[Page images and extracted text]
+---+

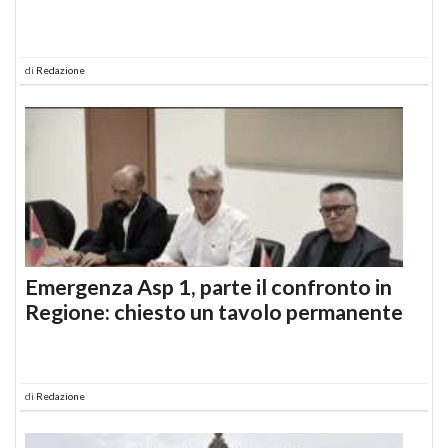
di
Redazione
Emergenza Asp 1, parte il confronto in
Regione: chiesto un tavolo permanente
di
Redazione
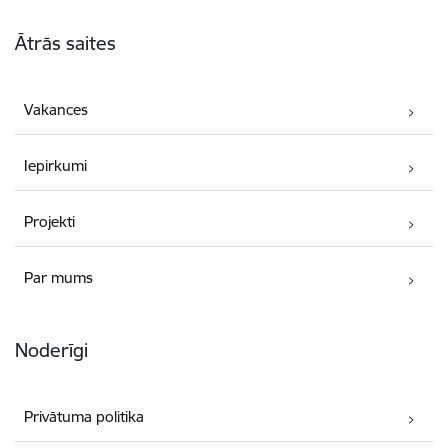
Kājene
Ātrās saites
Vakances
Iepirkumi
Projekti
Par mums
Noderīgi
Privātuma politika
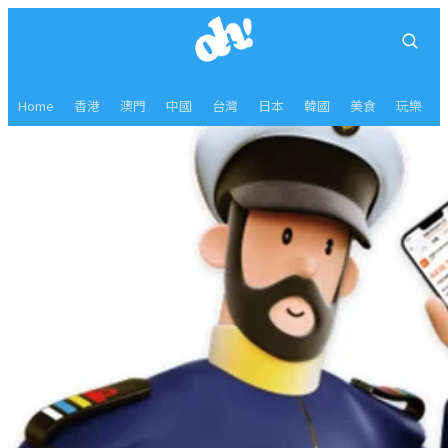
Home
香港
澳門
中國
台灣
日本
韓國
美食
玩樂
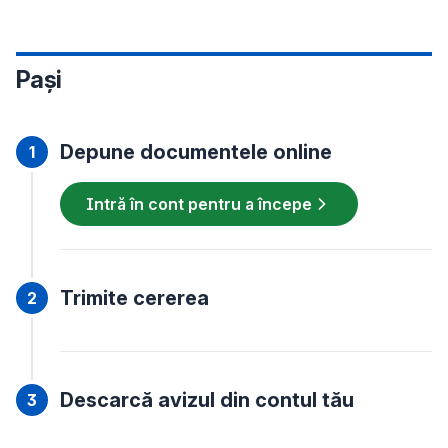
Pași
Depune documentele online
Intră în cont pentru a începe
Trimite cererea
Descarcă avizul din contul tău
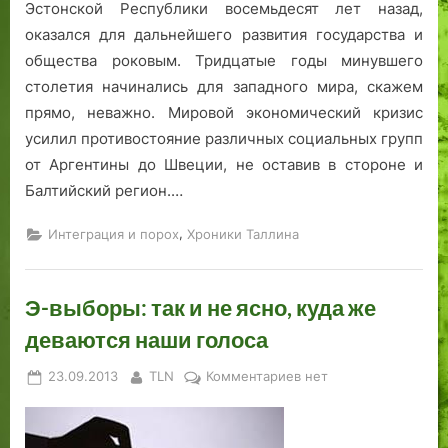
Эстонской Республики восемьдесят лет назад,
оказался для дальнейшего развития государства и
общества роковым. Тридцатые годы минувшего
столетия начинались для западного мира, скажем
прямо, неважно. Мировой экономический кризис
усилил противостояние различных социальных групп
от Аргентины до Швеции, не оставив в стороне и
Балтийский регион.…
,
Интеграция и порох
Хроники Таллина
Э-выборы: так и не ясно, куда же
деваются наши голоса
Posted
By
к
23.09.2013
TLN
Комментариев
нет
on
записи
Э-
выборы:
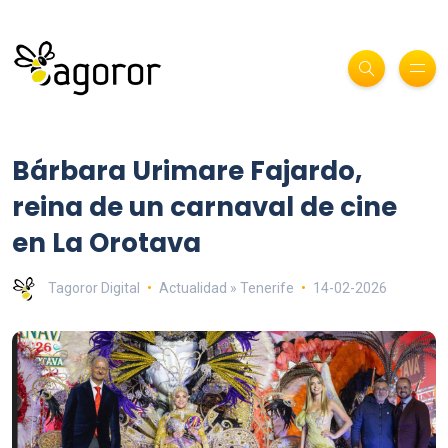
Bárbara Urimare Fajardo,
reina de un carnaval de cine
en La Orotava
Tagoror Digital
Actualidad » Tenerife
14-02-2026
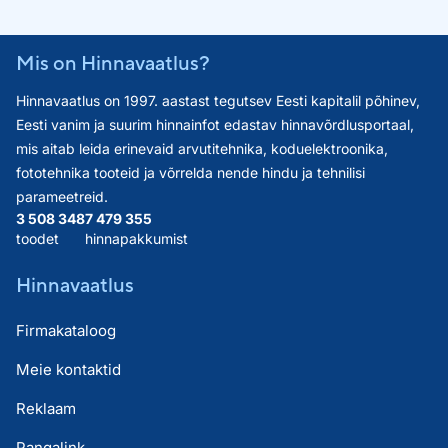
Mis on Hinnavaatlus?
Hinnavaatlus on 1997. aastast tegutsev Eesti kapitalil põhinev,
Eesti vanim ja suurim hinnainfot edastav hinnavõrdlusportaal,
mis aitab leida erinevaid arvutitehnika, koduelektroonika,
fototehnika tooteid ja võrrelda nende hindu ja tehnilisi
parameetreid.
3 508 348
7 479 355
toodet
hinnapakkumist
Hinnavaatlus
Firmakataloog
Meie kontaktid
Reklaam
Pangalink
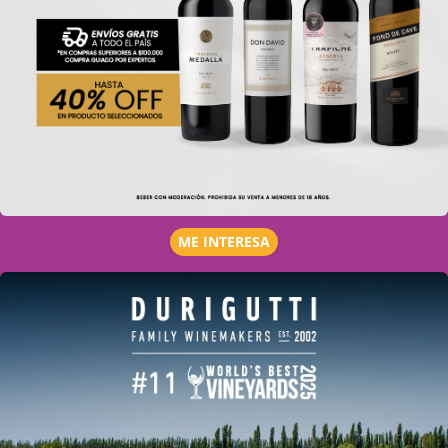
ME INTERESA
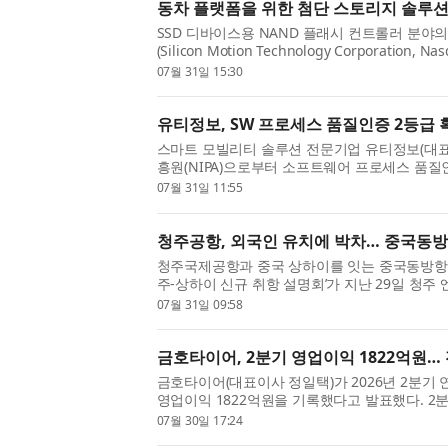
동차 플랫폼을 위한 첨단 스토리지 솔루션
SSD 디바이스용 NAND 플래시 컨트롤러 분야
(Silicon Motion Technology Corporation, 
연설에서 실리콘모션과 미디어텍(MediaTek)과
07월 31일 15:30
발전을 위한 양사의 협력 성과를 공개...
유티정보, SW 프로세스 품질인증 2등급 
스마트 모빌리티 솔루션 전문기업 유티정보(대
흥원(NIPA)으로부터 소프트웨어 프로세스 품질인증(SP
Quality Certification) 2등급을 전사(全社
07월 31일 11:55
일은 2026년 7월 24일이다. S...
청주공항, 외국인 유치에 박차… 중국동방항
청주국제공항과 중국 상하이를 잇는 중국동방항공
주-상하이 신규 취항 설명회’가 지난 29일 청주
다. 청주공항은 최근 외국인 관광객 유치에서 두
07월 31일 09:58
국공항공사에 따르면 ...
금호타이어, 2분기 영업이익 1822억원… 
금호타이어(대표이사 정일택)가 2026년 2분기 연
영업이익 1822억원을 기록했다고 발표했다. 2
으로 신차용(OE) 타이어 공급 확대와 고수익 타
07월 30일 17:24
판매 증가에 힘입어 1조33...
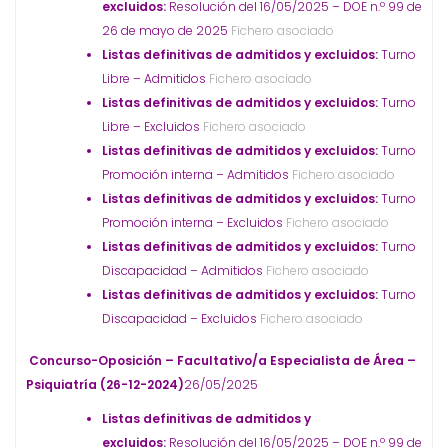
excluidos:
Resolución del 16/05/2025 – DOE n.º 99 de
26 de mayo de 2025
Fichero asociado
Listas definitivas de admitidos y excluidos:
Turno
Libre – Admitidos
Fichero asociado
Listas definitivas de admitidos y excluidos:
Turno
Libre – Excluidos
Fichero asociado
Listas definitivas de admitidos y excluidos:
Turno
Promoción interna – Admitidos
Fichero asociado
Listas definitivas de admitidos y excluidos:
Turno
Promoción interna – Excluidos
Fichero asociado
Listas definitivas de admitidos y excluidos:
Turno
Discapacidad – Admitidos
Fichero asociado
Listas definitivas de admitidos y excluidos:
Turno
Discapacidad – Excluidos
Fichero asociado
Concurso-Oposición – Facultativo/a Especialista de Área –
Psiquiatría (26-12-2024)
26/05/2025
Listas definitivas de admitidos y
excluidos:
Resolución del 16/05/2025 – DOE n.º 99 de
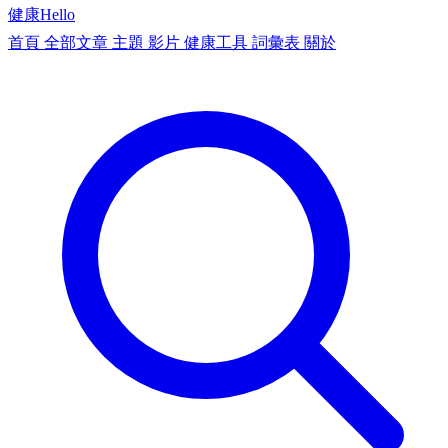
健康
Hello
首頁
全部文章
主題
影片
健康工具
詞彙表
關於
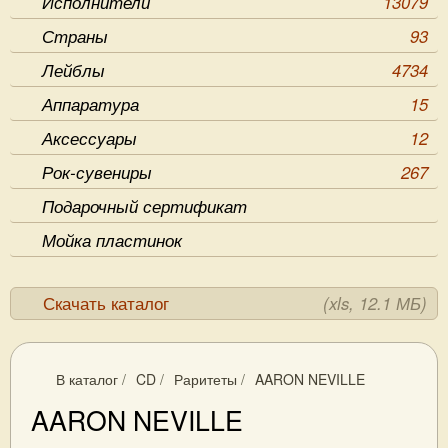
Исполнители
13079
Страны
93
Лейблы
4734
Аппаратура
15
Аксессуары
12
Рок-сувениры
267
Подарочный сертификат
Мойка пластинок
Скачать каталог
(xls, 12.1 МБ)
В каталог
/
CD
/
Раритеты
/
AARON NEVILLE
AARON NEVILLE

+---+

About this exercise: Include the first line of the records, the line containing "Хроники Таллина", and every line between them, repeated exactly. Skip the pictures.

Task output:
di
Redazione
Emergenza Asp 1, parte il confronto in
Regione: chiesto un tavolo permanente
di
Redazione
Kājene
Ātrās saites
Vakances
Iepirkumi
Projekti
Par mums
Noderīgi
Privātuma politika
Home
香港
澳門
中國
台灣
日本
韓國
美食
玩樂
Pași
Depune documentele online
Intră în cont pentru a începe
Trimite cererea
Descarcă avizul din contul tău
Эстонской Республики восемьдесят лет назад,
оказался для дальнейшего развития государства и
общества роковым. Тридцатые годы минувшего
столетия начинались для западного мира, скажем
прямо, неважно. Мировой экономический кризис
усилил противостояние различных социальных групп
от Аргентины до Швеции, не оставив в стороне и
Балтийский регион.…
,
Интеграция и порох
Хроники Таллина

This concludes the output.